*About this task:* Without any of their pictures, return all of the records exactly.

*Data in this exercise:*
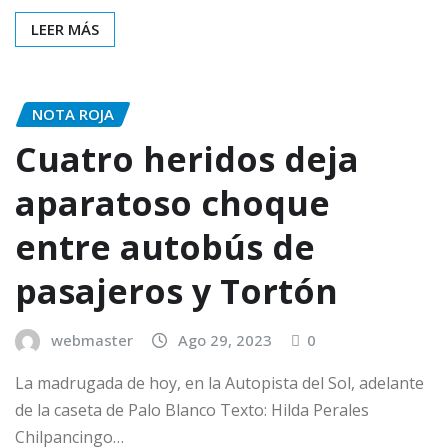
LEER MÁS
NOTA ROJA
Cuatro heridos deja
aparatoso choque
entre autobús de
pasajeros y Tortón
webmaster
Ago 29, 2023
0
La madrugada de hoy, en la Autopista del Sol, adelante
de la caseta de Palo Blanco Texto: Hilda Perales
Chilpancingo…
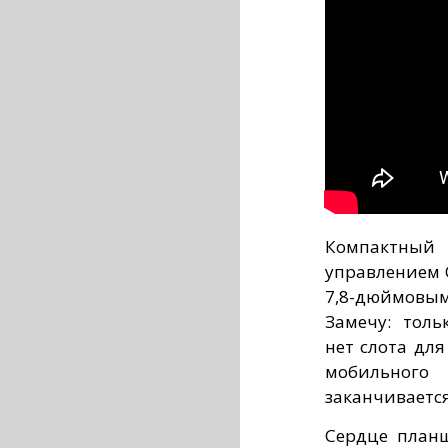
Компактны
управлением О
7,8-дюймовым
Замечу: тольк
нет слота для
мобильного
заканчивается
Сердце планш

*Solution to the problem:*
LEER MÁS
NOTA ROJA
Cuatro heridos deja
aparatoso choque
entre autobús de
pasajeros y Tortón
webmaster
Ago 29, 2023
0
La madrugada de hoy, en la Autopista del Sol, adelante
de la caseta de Palo Blanco Texto: Hilda Perales
Chilpancingo…
Компактны
управлением О
7,8-дюймовым
Замечу: тольк
нет слота для
мобильного
заканчивается
Сердце планш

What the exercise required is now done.